** start LISTED ENTRIES **

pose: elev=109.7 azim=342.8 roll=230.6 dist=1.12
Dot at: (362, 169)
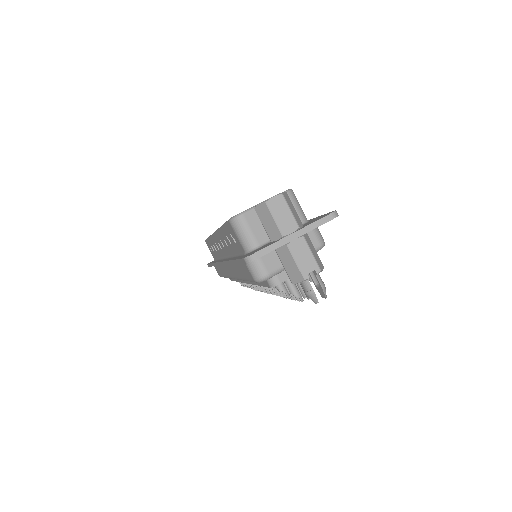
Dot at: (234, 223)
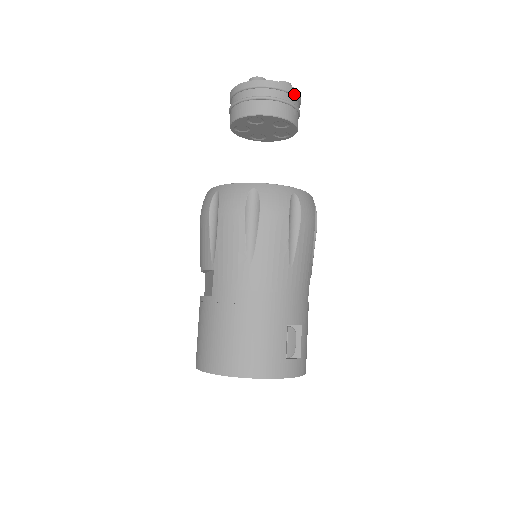
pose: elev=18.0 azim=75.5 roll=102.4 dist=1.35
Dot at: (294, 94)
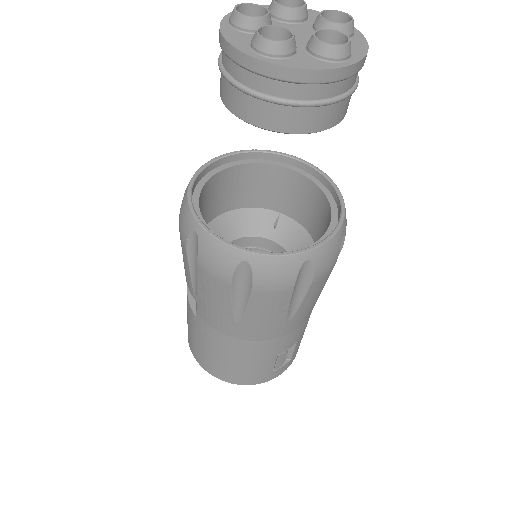
Dot at: (348, 77)
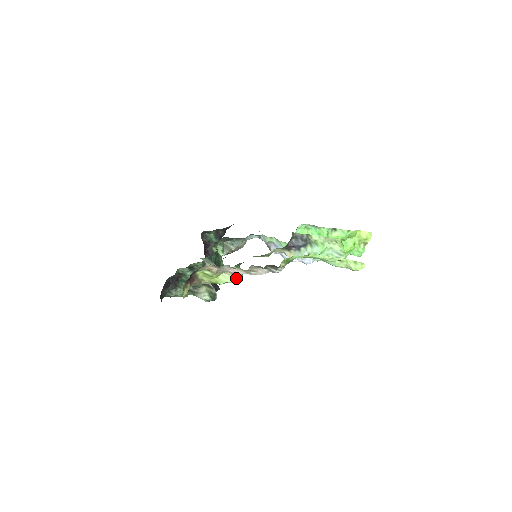
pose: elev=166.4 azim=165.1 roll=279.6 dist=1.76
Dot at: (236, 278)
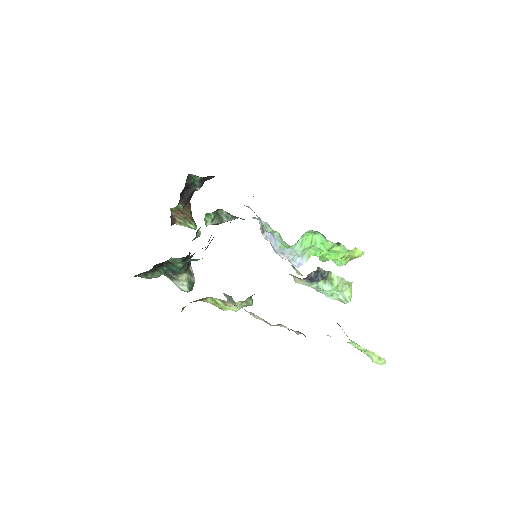
Dot at: (242, 306)
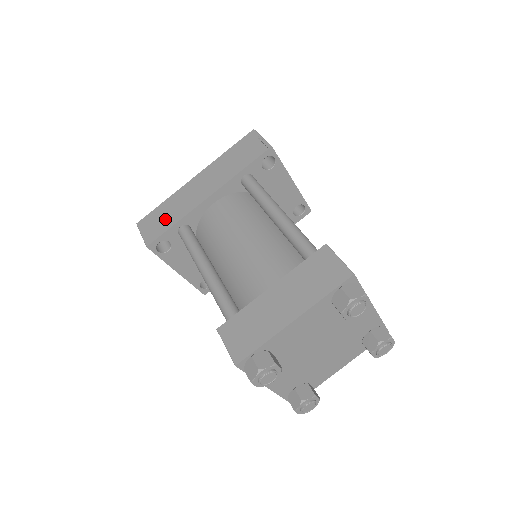
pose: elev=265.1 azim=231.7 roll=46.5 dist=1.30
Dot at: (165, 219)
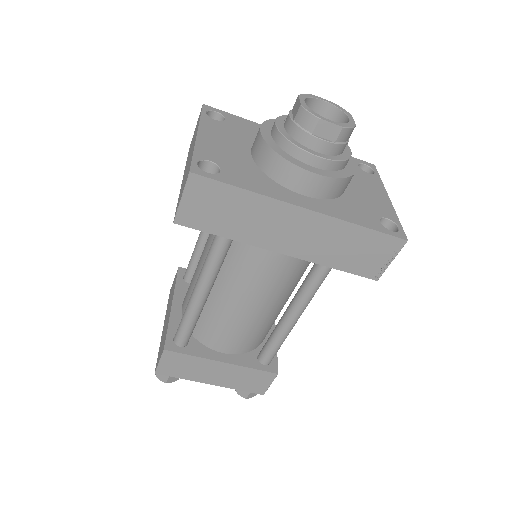
Dot at: (223, 218)
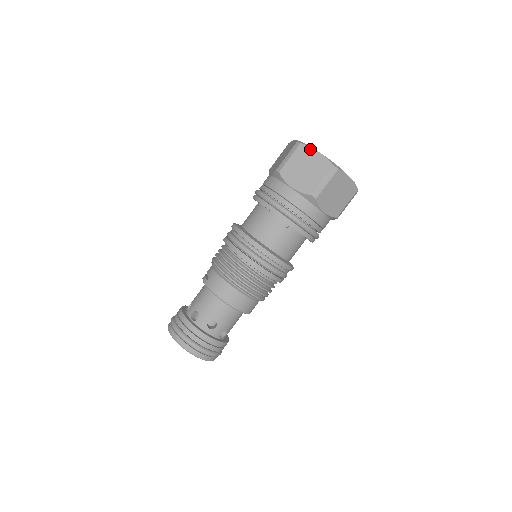
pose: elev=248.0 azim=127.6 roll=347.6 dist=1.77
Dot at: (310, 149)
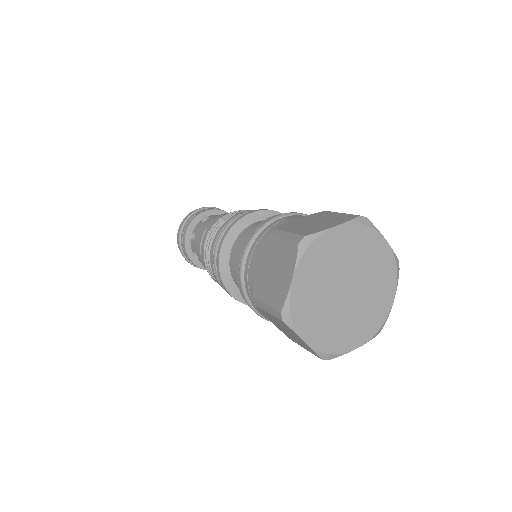
Dot at: (294, 333)
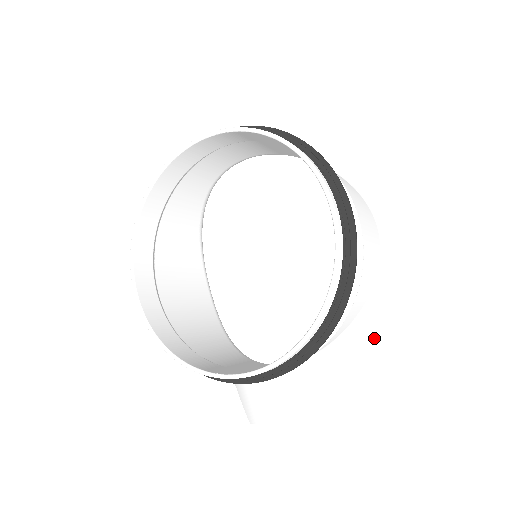
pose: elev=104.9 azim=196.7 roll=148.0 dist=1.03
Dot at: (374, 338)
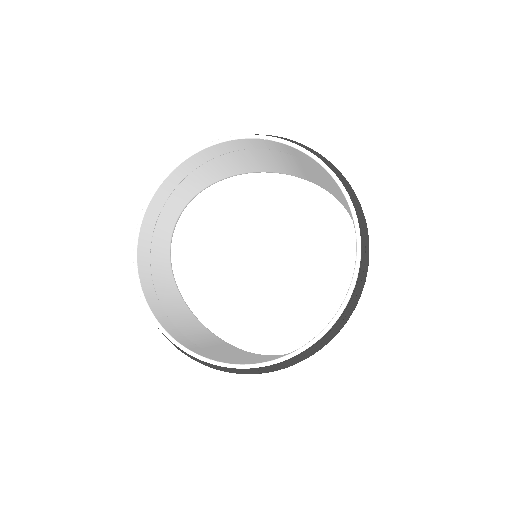
Dot at: (380, 238)
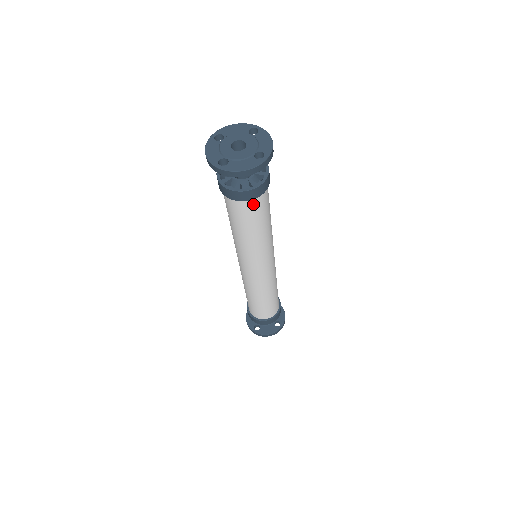
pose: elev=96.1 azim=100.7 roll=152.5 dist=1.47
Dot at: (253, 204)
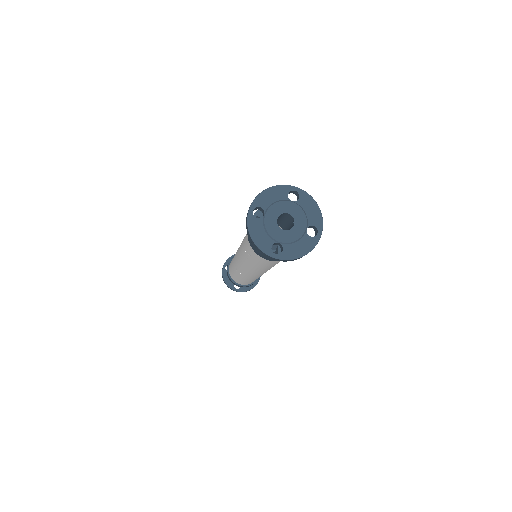
Dot at: occluded
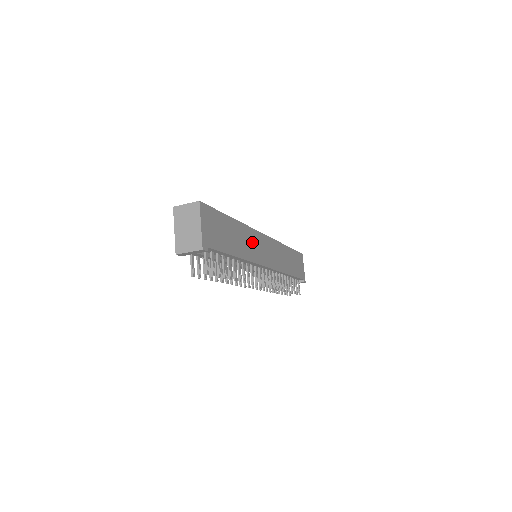
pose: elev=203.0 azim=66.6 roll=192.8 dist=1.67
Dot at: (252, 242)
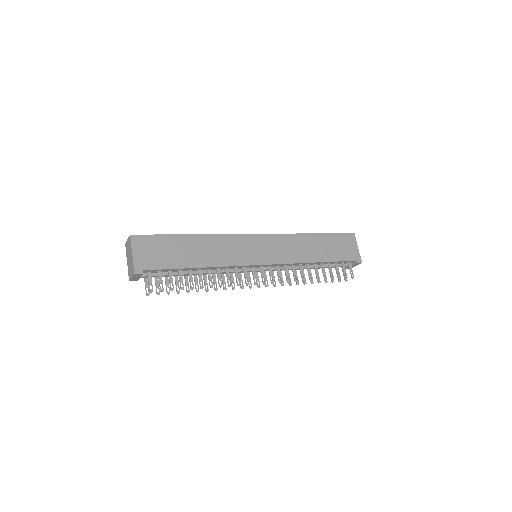
Dot at: (229, 247)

** end LISTED ENTRIES **

# [PROBLEM TO WORK ON]
Copy every one of the lines above word for word, leaving out the pictures.

# [COMPLETE RESPONSE]
pose: elev=109.7 azim=342.8 roll=230.6 dist=1.12
Dot at: (362, 169)
Dot at: (234, 223)
pose: elev=18.0 azim=75.5 roll=102.4 dist=1.35
Dot at: (294, 94)
Dot at: (348, 77)
pose: elev=166.4 azim=165.1 roll=279.6 dist=1.76
Dot at: (236, 278)
Dot at: (242, 306)
pose: elev=265.1 azim=231.7 roll=46.5 dist=1.30
Dot at: (165, 219)
Dot at: (223, 218)
pose: elev=248.0 azim=127.6 roll=347.6 dist=1.77
Dot at: (310, 149)
Dot at: (294, 333)
pose: elev=104.9 azim=196.7 roll=148.0 dist=1.03
Dot at: (374, 338)
Dot at: (380, 238)
pose: elev=96.1 azim=100.7 roll=152.5 dist=1.47
Dot at: (253, 204)
Dot at: occluded
pose: elev=203.0 azim=66.6 roll=192.8 dist=1.67
Dot at: (252, 242)
Dot at: (229, 247)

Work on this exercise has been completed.